USS Des Moines Story

Posted on 03 Jan 04:37

In honor of this very important US Naval ship, its’ role in defense of our country and the many crew members who served with honor and distinction, this beautiful work of art was created. From the last remaining salvage of the Des Moines, the pen you see was turned from Teak Wood that comprised the deck of the ship. After being exposed to the elements for more than 68 years, this beautiful creation now represents one of the last pieces of the USS Des Moines.

The ship was launched 27 September 1946 by Bethlehem Steel Company, Fore River Shipyard, Quincy, Massachusetts; sponsored by Mrs. E. T. Meredith, Jr.; and commissioned 16 November 1948, Captain A. D. Chandler in command. She became the first of her class to mount the semi-automatic Mark 16 8 inch turrets [1] and carry the new Sikorsky HO3S-1 utility helicopters in place of seaplanes. Naval Services varied her operating schedule designed to maintain the readiness of the Navy to meet the constant demands of defense and foreign policy, Des Moines cruised from her home port at Newport, Rhode Island and after 1950, from Norfolk, Virginia on exercises of every type in the Caribbean, along the East Coast, in the Mediterranean Sea, and in North Atlantic waters.

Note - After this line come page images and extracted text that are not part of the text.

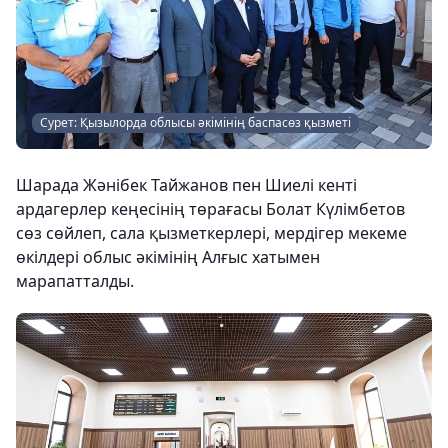
Сурет: Қызылорда облысы әкімінің баспасөз қызметі
Шарада Жәнібек Тайжанов пен Шиелі кенті
ардагерлер кеңесінің төрағасы Болат Күлімбетов
сөз сөйлеп, сала қызметкерлері, мердігер мекеме
өкілдері облыс әкімінің Алғыс хатымен
марапатталды.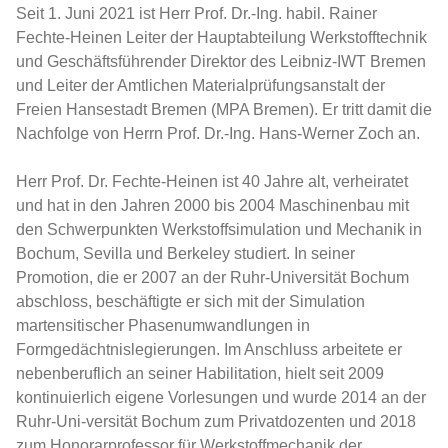
Seit 1. Juni 2021 ist Herr Prof. Dr.-Ing. habil. Rainer
Fechte-Heinen Leiter der Hauptabteilung Werkstofftechnik
und Geschäftsführender Direktor des Leibniz-IWT Bremen
und Leiter der Amtlichen Materialprüfungsanstalt der
Freien Hansestadt Bremen (MPA Bremen). Er tritt damit die
Nachfolge von Herrn Prof. Dr.-Ing. Hans-Werner Zoch an.
Herr Prof. Dr. Fechte-Heinen ist 40 Jahre alt, verheiratet
und hat in den Jahren 2000 bis 2004 Maschinenbau mit
den Schwerpunkten Werkstoffsimulation und Mechanik in
Bochum, Sevilla und Berkeley studiert. In seiner
Promotion, die er 2007 an der Ruhr-Universität Bochum
abschloss, beschäftigte er sich mit der Simulation
martensitischer Phasenumwandlungen in
Formgedächtnislegierungen. Im Anschluss arbeitete er
nebenberuflich an seiner Habilitation, hielt seit 2009
kontinuierlich eigene Vorlesungen und wurde 2014 an der
Ruhr-Uni-versität Bochum zum Privatdozenten und 2018
zum Honorarprofessor für Werkstoffmechanik der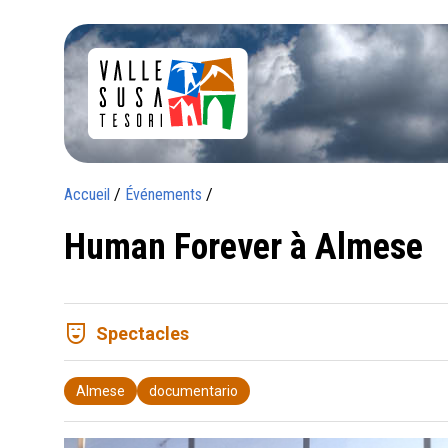
Accueil
/
Événements
/
Human Forever à Almese
comedy_mask
Spectacles
Almese
documentario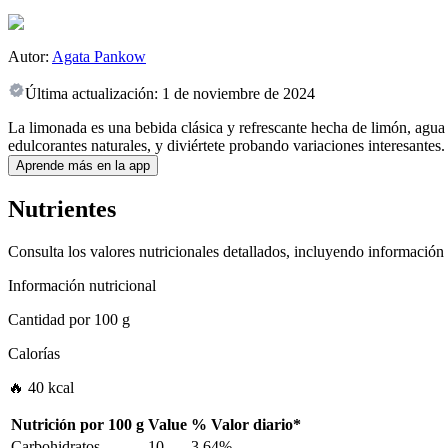
Autor:
Agata Pankow
Última actualización:
1 de noviembre de 2024
La limonada es una bebida clásica y refrescante hecha de limón, agua 
edulcorantes naturales, y diviértete probando variaciones interesantes.
Aprende más en la app
Nutrientes
Consulta los valores nutricionales detallados, incluyendo información
Información nutricional
Cantidad por
100 g
Calorías
🔥 40 kcal
Nutrición por
100 g
Value
%
Valor diario
*
Carbohidratos
10
3.64%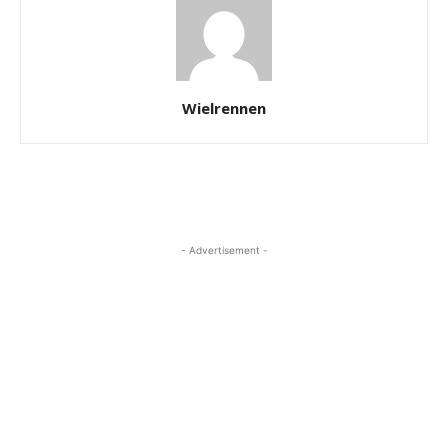
Wielrennen
- Advertisement -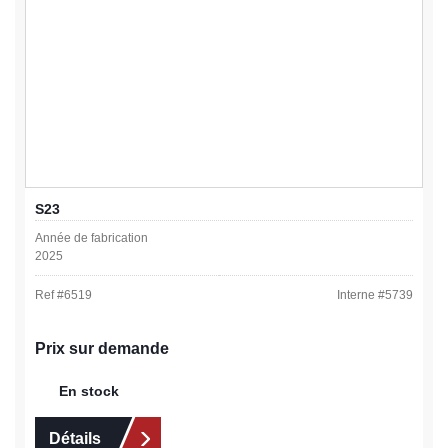
S23
Année de fabrication
2025
Ref #
6519
Interne #
5739
Prix sur demande
En stock
Détails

Annually between 1949 and 1957 she deployed to the Mediterranean, during the first seven years serving as flagship for the 6th Task Fleet (known as the 6th Fleet from 1950). In 1952, and each year from 1954 to 1957, she carried midshipmen for summer training cruises, crossing to Northern European ports on the first four cruises. She also sailed to Northern Europe on NATO exercises in 1952, 1953, and 1955. On 18 February 1958, she cleared Norfolk for the Mediterranean once more, this time to remain as flagship for the 6th Fleet until July 1961 when was placed out of commission in reserve. After an attempt to turn her into a museum ship in Milwaukee, Wisconsin, failed, she was sold in 2005, and then towed to Brownsville, Texas, for scrapping. By July 2007, she had been completely broken up.

 

The Baron Rollerball Pen  features sterling silver hardware.The pen barrel material was acquired direct from Esco Marine Salvage, Brownsville, TX. The ink refill is a standard rollerball available at stationary and office supply stores. The creation of this pen was inspired by a west coast auction house and the pen has been available at charitable auctions up and down the west coast.